Aims: To characterize contemporary Eisenmenger patients at a large centre for adult congenital heart disease, assess survival prospects, and identify predictors of death in this population.
Methods and results: All Eisenmenger patients under follow-up at our centre since 2000 (n=171, mean age 37+/-12 years) were included. To identify predictors of mortality, a case-control study was performed. Data including symptoms, functional class, medication, laboratory, and electrocardiographic and echocardiographic parameters are presented. Iron deficiency was common and strongly related to phlebotomy (relative risk 4.1, P<0.0001). Haemoglobin concentration was inversely related to arterial oxygen saturations in iron-replete patients (P<0.001) but not in iron-deficient patients. During a median follow-up of 67 months, 20 patients died. Survival at 40, 50, and 60 years of age was 94, 74, and 52%, respectively.
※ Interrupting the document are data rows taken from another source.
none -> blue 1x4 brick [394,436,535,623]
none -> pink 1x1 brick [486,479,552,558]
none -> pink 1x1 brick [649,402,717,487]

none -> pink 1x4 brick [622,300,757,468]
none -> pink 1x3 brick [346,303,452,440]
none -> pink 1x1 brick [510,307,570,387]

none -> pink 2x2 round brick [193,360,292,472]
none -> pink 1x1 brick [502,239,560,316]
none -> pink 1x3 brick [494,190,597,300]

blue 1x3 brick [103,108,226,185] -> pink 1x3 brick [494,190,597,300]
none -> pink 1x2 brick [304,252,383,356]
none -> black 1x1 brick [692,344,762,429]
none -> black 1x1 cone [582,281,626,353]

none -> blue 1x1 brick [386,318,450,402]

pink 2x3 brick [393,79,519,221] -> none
When compared with healthy individuals, median survival was reduced by approximately 20 years in Eisenmenger patients and was worst in those with complex lesions. Predictors of mortality included functional class, signs of heart failure, history of clinical arrhythmia, QRS duration and QTc interval, and low serum albumin and potassium levels.
Conclusion: Despite good short-term prognosis, life expectancy is markedly reduced in Eisenmenger patients. Markers of heart failure and parameters associated with arrhythmia are of prognostic value in terms of mortality and may guide clinicians caring for Eisenmenger patients.